© Eyal Hirsch
ff article de Denis sanglard
Le corps comme cartographie d’un territoire en conflit et de ses conséquences. Territoire politique, sociale et intime – c’est du pareil au même – aux frontières poreuses, aux aspirations contradictoires. Entre volonté de domination, d’oppression, et aspiration à la liberté absolue au risque de l’exil. Et dans cet exil, ce nouveau territoire inconnu, trouver sa place, son foyer, sans jamais perdre son identité, et se confronter à la discrimination. Voilà grossièrement résumé, Asylum du chorégraphie israélien Rami Be’er. Qui donne peu de clef de compréhension et dont la chorégraphie nerveuse ne s’appesantit jamais sur son sujet. Au son d’une comptine israélienne, Uga Uga (« nous tournons en rond jusqu’à trouver notre place »), les dix-sept danseurs entre abstraction et expressionisme, gestes mécaniques réitérés, avec une énergie sans faille, entrent dans une zone de conflit, de turbulences où le collectif, d’emblée, est soumis aux lois d’un seul, hurlant au porte-voix ses ordres, réduisant l’ensemble à un seul matricule, 1227.
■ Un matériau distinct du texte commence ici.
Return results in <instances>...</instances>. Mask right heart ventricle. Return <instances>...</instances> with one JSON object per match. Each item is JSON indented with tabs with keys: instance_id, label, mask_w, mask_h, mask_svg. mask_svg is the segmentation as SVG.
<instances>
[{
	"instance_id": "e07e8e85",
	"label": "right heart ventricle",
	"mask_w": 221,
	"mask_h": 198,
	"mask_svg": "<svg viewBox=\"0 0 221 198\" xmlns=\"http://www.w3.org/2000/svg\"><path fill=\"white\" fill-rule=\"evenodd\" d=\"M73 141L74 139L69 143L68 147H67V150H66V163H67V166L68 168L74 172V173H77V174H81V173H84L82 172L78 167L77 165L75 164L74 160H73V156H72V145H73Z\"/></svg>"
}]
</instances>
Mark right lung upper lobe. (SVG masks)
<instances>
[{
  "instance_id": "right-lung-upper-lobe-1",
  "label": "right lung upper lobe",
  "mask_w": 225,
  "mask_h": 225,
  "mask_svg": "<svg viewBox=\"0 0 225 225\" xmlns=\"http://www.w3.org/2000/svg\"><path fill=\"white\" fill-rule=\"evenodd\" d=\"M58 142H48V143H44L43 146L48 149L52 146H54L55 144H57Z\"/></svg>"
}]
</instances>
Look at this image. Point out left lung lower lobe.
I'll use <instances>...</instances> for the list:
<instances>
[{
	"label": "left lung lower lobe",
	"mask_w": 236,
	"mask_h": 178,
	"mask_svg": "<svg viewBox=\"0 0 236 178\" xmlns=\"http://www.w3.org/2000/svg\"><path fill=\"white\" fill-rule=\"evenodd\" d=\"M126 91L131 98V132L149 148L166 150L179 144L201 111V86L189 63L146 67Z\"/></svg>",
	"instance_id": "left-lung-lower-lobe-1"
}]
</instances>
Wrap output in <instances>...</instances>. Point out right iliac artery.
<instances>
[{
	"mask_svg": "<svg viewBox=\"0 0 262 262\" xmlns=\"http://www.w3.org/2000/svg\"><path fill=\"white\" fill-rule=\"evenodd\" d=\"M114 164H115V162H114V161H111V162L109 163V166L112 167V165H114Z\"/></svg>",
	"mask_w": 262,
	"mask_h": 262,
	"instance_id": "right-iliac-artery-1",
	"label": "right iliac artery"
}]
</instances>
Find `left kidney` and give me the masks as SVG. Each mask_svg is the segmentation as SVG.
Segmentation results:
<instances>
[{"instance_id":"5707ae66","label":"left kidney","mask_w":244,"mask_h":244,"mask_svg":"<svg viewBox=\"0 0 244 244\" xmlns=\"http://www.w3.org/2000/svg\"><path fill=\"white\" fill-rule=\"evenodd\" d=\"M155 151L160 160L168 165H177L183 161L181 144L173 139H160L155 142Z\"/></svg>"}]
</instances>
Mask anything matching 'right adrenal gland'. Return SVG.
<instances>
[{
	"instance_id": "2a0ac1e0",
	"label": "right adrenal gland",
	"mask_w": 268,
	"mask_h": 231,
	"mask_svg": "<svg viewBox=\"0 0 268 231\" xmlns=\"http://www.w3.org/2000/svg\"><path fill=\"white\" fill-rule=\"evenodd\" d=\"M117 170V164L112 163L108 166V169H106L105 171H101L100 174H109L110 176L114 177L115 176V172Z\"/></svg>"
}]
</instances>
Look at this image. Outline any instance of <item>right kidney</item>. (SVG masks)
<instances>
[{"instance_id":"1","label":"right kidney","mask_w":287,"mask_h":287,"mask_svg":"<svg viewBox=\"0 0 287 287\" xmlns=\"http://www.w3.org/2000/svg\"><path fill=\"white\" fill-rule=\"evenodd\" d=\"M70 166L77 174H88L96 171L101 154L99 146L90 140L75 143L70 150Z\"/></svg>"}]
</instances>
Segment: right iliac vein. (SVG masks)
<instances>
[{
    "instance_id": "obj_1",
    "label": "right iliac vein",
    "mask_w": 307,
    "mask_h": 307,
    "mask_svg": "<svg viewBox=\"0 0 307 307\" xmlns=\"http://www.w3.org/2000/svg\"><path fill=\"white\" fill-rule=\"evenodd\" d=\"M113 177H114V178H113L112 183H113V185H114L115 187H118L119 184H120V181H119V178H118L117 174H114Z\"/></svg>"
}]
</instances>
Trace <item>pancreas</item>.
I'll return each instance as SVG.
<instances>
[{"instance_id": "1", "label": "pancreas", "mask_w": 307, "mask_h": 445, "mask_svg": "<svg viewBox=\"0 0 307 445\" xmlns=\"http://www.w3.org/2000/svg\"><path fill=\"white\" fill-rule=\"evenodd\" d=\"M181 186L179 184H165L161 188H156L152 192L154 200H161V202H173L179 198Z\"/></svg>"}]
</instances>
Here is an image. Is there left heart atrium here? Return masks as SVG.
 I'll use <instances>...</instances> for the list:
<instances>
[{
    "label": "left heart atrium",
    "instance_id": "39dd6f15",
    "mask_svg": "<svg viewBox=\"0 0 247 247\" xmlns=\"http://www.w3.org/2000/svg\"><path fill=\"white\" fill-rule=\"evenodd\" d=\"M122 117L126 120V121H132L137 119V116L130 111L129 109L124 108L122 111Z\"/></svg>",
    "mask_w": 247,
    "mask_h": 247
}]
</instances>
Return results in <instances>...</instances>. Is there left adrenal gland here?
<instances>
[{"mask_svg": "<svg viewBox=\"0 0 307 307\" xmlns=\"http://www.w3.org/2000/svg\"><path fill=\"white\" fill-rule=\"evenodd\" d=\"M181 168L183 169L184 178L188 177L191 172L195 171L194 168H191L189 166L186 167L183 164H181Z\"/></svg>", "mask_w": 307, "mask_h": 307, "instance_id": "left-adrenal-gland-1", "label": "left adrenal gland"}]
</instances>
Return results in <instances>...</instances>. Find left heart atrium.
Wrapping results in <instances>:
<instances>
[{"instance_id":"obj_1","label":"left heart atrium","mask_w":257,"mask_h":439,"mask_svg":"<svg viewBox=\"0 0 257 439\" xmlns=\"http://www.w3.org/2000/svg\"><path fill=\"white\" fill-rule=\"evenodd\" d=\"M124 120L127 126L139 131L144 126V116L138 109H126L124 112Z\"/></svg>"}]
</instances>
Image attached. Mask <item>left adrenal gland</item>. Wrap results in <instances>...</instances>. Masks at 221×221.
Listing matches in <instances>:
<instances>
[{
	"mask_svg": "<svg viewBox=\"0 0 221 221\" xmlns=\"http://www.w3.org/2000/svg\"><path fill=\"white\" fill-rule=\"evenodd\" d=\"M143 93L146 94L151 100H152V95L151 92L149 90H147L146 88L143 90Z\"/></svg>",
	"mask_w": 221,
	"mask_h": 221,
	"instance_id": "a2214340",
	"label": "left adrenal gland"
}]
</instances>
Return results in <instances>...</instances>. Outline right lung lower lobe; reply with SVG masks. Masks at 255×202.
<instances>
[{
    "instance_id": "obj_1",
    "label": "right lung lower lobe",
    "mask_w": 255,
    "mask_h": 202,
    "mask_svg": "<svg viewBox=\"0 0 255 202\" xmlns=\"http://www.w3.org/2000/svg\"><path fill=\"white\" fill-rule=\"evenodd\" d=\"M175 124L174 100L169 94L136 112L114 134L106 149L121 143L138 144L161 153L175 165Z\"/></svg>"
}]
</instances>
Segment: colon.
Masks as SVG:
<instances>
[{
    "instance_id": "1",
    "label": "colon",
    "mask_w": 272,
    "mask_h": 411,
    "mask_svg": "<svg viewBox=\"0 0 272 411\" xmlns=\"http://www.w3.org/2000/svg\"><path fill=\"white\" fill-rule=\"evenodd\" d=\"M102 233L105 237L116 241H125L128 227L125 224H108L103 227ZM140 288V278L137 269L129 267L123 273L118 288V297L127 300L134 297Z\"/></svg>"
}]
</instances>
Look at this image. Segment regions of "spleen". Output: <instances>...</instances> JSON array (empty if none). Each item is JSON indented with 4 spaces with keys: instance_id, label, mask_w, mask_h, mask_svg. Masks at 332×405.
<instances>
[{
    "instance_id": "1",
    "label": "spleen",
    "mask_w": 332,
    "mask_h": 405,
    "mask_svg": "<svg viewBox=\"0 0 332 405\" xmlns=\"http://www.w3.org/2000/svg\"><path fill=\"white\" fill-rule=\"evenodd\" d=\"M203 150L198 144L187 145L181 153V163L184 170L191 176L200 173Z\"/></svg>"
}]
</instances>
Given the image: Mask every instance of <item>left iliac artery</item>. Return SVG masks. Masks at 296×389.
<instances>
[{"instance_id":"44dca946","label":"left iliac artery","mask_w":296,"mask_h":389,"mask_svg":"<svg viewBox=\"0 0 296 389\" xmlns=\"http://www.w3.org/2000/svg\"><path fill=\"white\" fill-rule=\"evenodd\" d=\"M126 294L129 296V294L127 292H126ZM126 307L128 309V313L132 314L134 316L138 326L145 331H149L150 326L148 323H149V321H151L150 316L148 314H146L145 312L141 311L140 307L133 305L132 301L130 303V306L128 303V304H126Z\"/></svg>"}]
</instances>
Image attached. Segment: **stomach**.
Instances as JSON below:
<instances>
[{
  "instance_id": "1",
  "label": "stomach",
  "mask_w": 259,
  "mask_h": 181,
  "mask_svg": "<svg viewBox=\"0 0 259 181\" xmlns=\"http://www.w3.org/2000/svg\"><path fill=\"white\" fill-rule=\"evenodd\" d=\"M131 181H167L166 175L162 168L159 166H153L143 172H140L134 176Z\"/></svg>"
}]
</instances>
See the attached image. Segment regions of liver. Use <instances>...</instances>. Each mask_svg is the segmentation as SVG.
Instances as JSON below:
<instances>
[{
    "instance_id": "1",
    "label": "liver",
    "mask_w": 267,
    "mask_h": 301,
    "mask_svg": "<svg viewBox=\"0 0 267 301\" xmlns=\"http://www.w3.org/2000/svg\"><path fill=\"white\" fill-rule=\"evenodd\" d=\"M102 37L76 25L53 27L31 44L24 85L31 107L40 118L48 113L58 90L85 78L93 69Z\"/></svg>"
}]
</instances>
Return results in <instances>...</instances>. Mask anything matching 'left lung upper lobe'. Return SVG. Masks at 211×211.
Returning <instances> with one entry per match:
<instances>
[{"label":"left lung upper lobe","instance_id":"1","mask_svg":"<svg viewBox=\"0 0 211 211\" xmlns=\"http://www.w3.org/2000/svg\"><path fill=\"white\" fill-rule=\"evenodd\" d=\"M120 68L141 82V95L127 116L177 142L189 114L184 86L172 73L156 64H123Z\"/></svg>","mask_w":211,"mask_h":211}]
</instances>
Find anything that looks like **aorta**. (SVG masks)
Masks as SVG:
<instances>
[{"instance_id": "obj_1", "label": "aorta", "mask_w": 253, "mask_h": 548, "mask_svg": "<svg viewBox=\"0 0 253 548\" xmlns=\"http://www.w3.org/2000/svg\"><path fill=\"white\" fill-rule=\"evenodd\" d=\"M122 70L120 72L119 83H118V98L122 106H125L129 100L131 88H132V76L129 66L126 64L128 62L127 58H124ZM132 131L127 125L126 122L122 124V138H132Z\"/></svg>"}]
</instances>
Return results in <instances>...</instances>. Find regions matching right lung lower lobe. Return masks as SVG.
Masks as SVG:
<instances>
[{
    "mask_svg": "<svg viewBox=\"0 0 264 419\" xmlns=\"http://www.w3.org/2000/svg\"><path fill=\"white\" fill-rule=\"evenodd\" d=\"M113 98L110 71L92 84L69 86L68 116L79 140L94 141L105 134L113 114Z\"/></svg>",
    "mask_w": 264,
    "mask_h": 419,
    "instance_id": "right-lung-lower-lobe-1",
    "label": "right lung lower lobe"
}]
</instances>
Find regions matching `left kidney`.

De cette masse contrainte, traitée comme telle, de très belles échappées, solo, duo et trio comme autant d’ouvertures sur un avenir possible, une aspiration rêvée sur un ailleurs, un exil ou un refuge. Refuge ou asile que peut être le couple pris dans la tourmente. Mais toujours, même au sein de ces instants de grâce fragile, demeure une tension interne, source d’une violence encore possible pouvant éclater et fracasser cette accalmie. Et ces fulgurances, ces coagulations sont brèves qui voit chacun très vite rentrer dans le rang, revenir au groupe, à la fusion collective.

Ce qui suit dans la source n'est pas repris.